Am J Psychiatry. 1999 Dec;156(12):1968-75. doi: 10.1176/ajp.156.12.1968.
The goal of this study was to evaluate the effectiveness of involuntary outpatient commitment in reducing rehospitalizations among individuals with severe mental illnesses.
Subjects who were hospitalized involuntarily were randomly assigned to be released (N = 135) or to continue under outpatient commitment (N = 129) after hospital discharge and followed for 1 year. Each subject received case management services plus additional outpatient treatment. Outpatient treatment and hospital use data were collected.
In bivariate analyses, the control and outpatient commitment groups did not differ significantly in hospital outcomes. However, subjects who underwent sustained periods of outpatient commitment beyond that of the initial court order had approximately 57% fewer readmissions and 20 fewer hospital days than control subjects. Sustained outpatient commitment was shown to be particularly effective for individuals with nonaffective psychotic disorders, reducing hospital readmissions approximately 72% and requiring 28 fewer hospital days. In repeated measures multivariable analyses, the outpatient commitment group had significantly better hospital outcomes, even without considering the total length of court-ordered outpatient commitments. However, in subsequent repeated measures analyses examining the role of outpatient treatment among psychotically disordered individuals, it was also found that sustained outpatient commitment reduced hospital readmissions only when combined with a higher intensity of outpatient treatment.

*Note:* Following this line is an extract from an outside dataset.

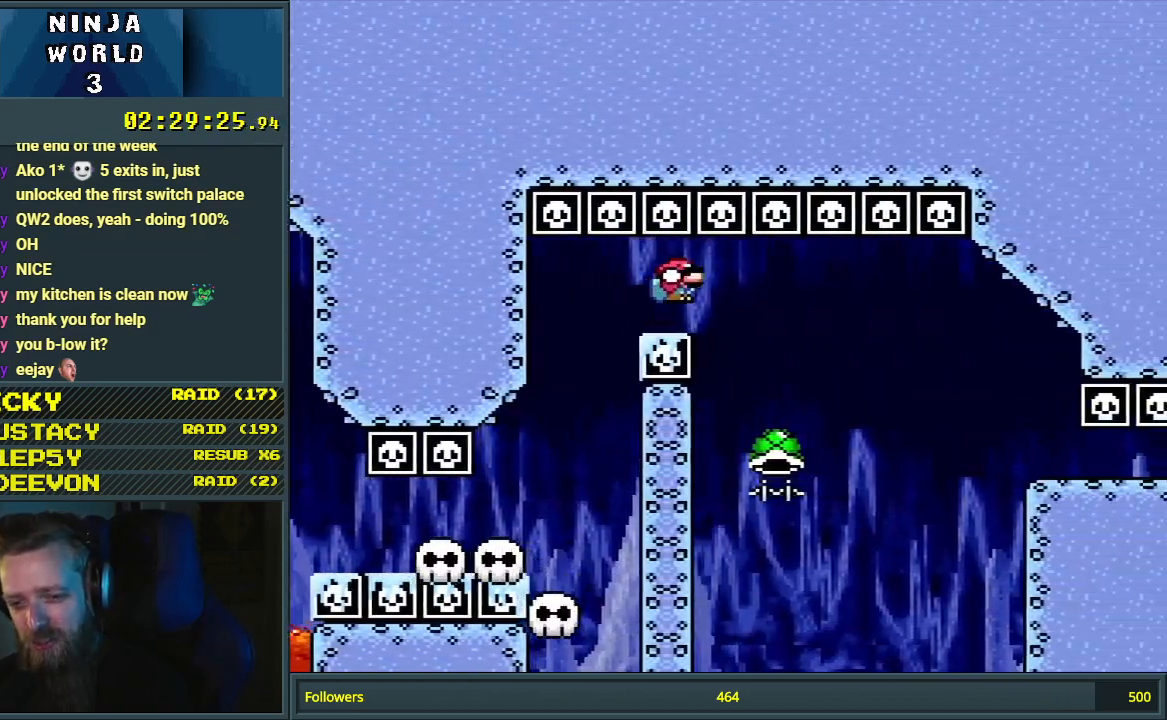
{"buttons": ["B", "DPAD_LEFT"], "events": [[133, "DPAD_RIGHT", "up"], [167, "DPAD_DOWN", "up"], [167, "DPAD_LEFT", "down"], [283, "DPAD_DOWN", "down"], [283, "DPAD_LEFT", "up"], [300, "DPAD_DOWN", "up"], [317, "Y", "up"], [367, "DPAD_DOWN", "down"], [417, "DPAD_DOWN", "up"], [417, "DPAD_LEFT", "down"]]}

Outpatient commitment can work to reduce hospital readmissions and total hospital days when court orders are sustained and combined with intensive treatment, particularly for individuals with psychotic disorders. This use of outpatient commitment is not a substitute for intensive treatment; it requires a substantial commitment of treatment resources to be effective.
本研究的目的是评估非自愿门诊治疗对于减少重症精神疾病患者再次住院的有效性。
将非自愿住院的受试者在出院后随机分配为出院组(N = 135)或继续接受门诊治疗组(N = 129),并随访1年。每位受试者均接受病例管理服务及额外的门诊治疗。收集门诊治疗和住院使用数据。
在双变量分析中,对照组和门诊治疗组在住院结局方面无显著差异。然而,经历了超出初始法院命令时长的持续门诊治疗的受试者,其再次入院率比对照组约低57%,住院天数少20天。持续门诊治疗对非情感性精神障碍患者尤为有效,可使再次入院率降低约72%,住院天数减少28天。在重复测量多变量分析中,即使不考虑法院命令的门诊治疗总时长,门诊治疗组的住院结局也显著更好。然而,在随后检验门诊治疗在精神病性障碍患者中的作用的重复测量分析中,还发现持续门诊治疗仅在与更高强度的门诊治疗相结合时才会降低再次入院率。
当法院命令持续且与强化治疗相结合时,门诊治疗可有效减少再次入院率和总住院天数,尤其是对患有精神障碍的个体。这种门诊治疗的使用并非强化治疗的替代方法;它需要大量的治疗资源投入才能有效。